● What you need to do
Return every line below as is, leaving out the pictures.

Pictures paired with source code:
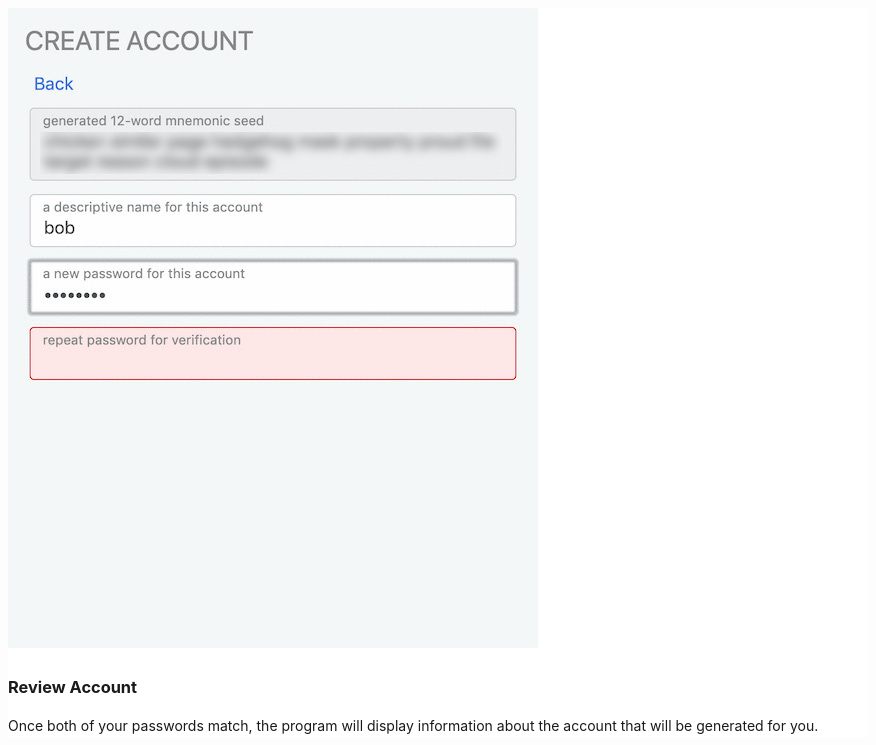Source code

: ![plugin-06](assets/accounts/polkadot_plugin_js_06.jpg)

### Review Account

Once both of your passwords match, the program will display information about the account that will
be generated for you.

● Reply to the task
Source code

: ![plugin-06](assets/accounts/polkadot_plugin_js_06.jpg)

### Review Account

Once both of your passwords match, the program will display information about the account that will
be generated for you.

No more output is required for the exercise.